• [Data to process]:
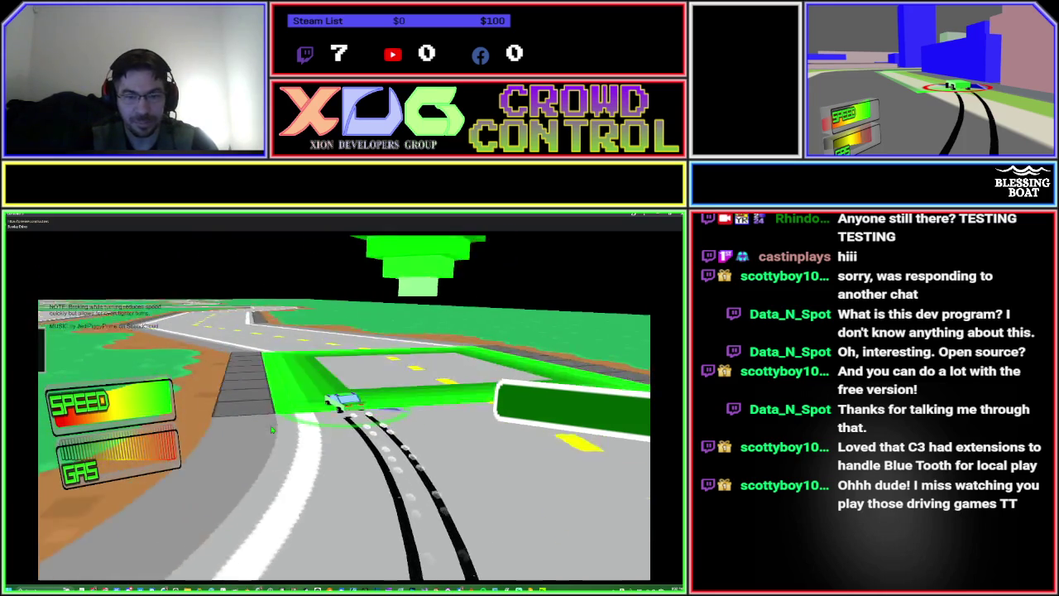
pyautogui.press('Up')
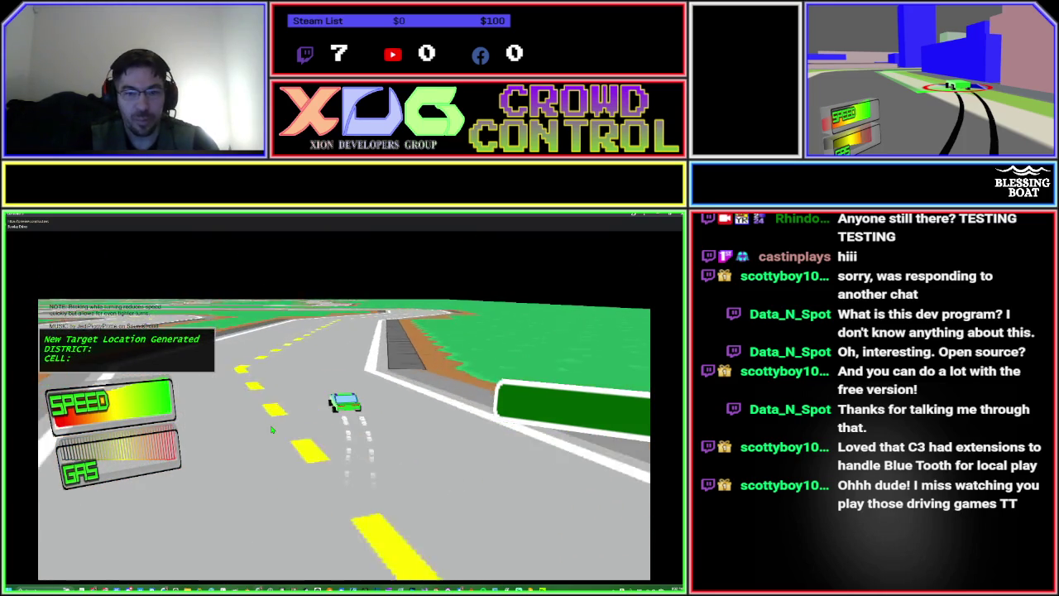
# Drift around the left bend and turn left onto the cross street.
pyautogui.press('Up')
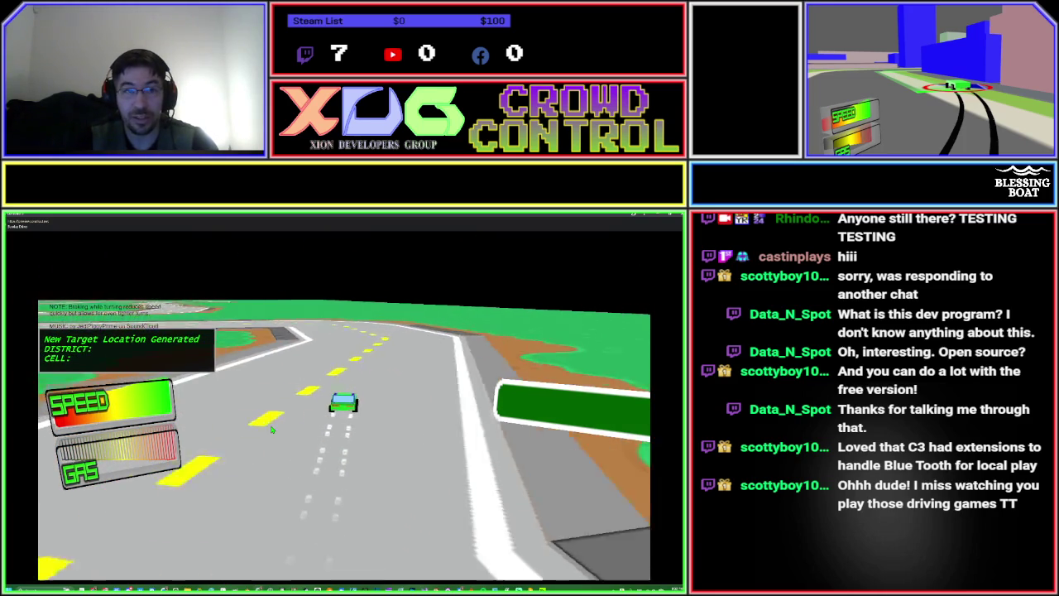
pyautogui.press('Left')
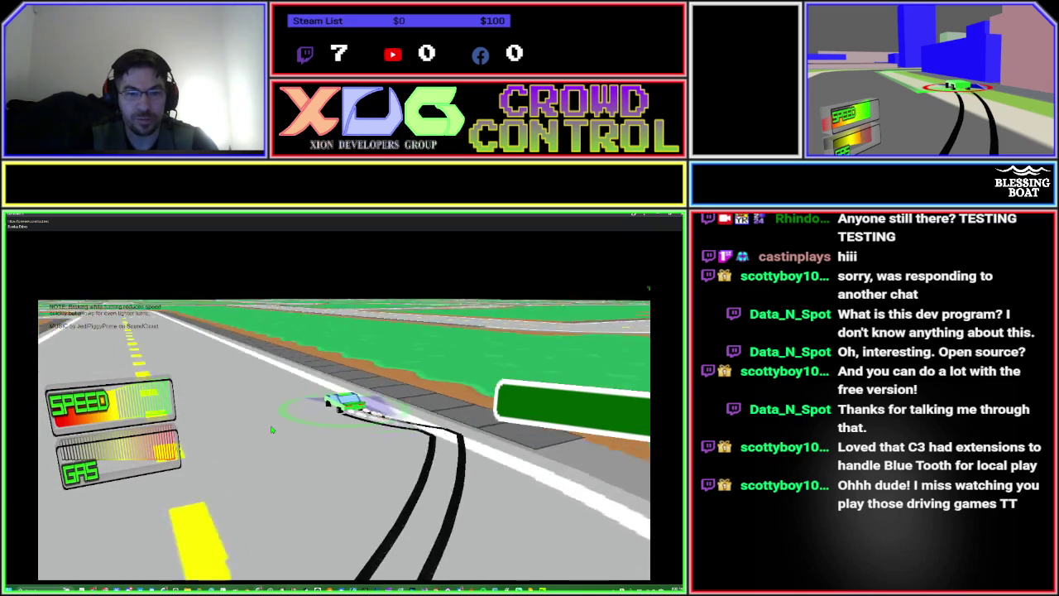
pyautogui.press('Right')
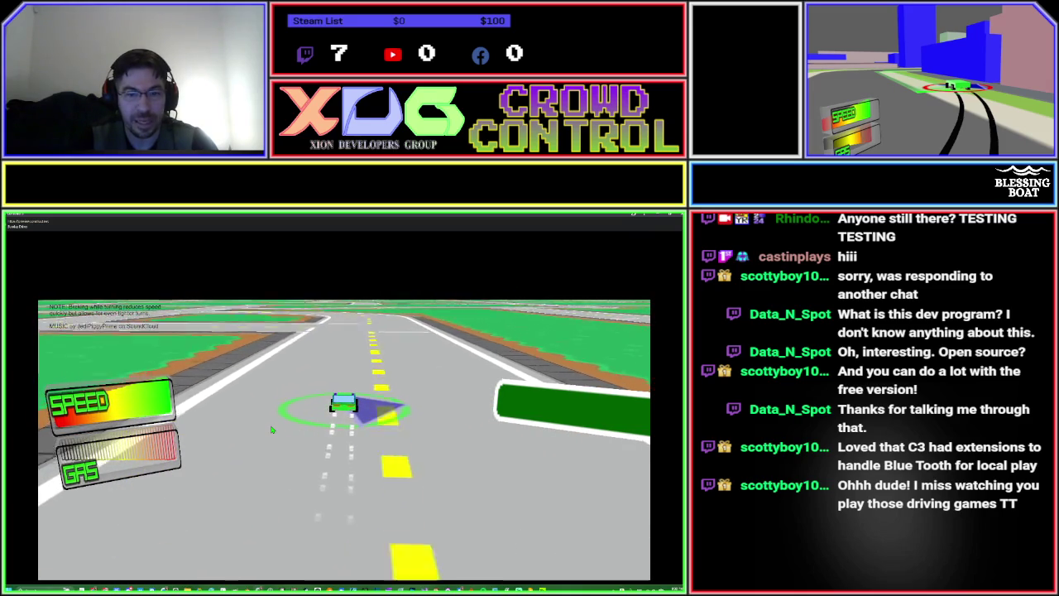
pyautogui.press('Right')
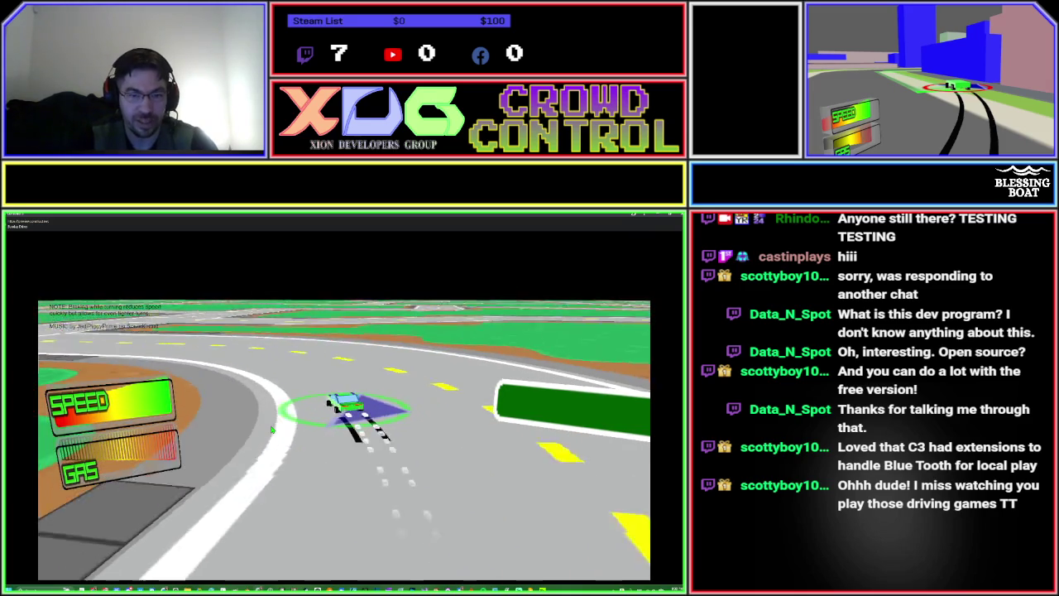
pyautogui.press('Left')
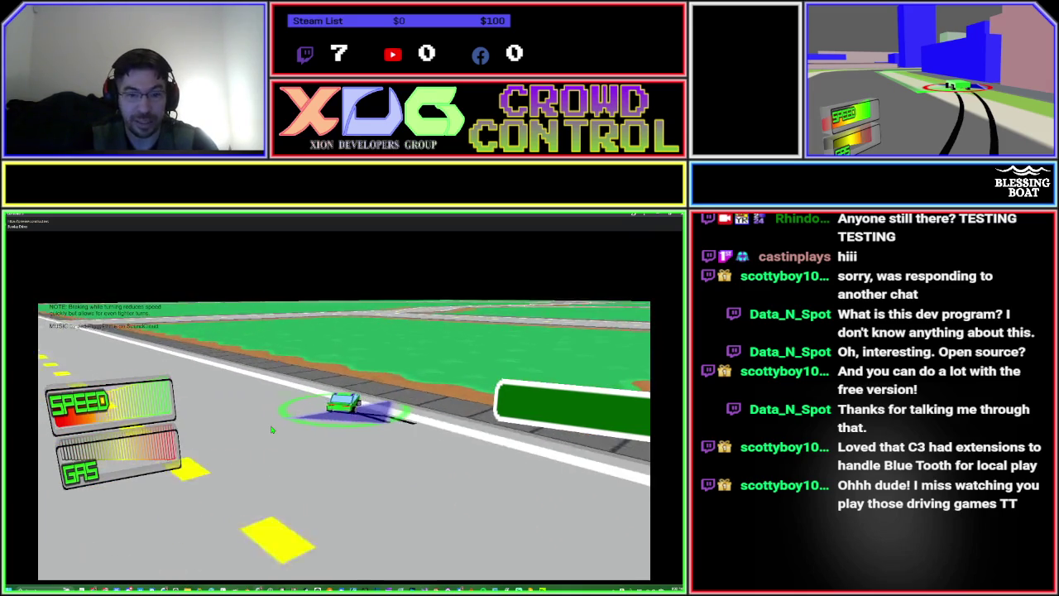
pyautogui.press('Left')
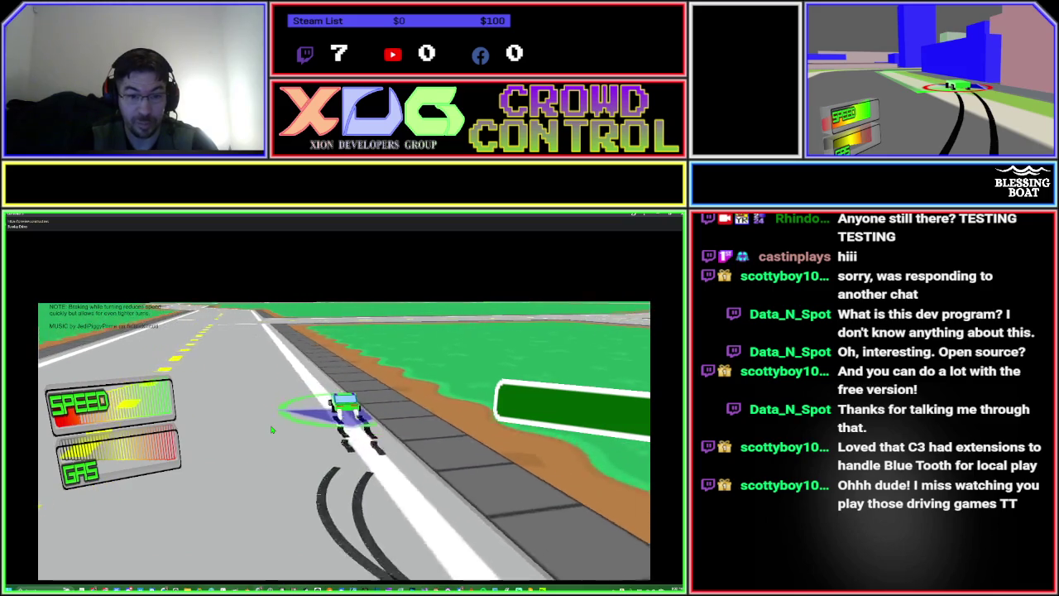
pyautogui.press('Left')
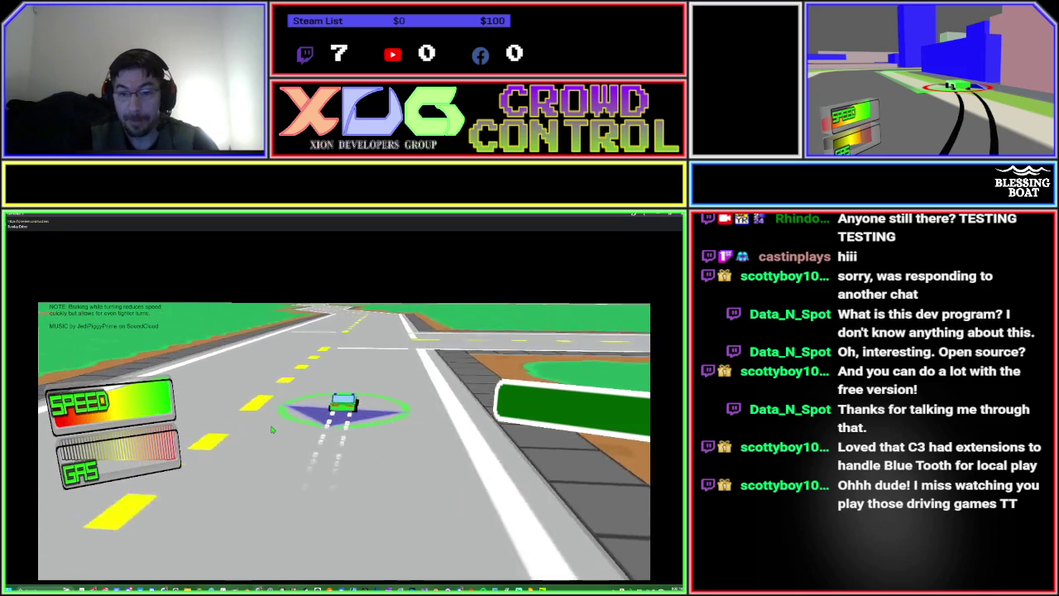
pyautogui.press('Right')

• [What the task requires]: Give all the records again, exactly, without images.

• [Answer area]:
pyautogui.press('Up')
# Drift around the left bend and turn left onto the cross street.
pyautogui.press('Up')
pyautogui.press('Left')
pyautogui.press('Right')
pyautogui.press('Right')
pyautogui.press('Left')
pyautogui.press('Left')
pyautogui.press('Left')
pyautogui.press('Right')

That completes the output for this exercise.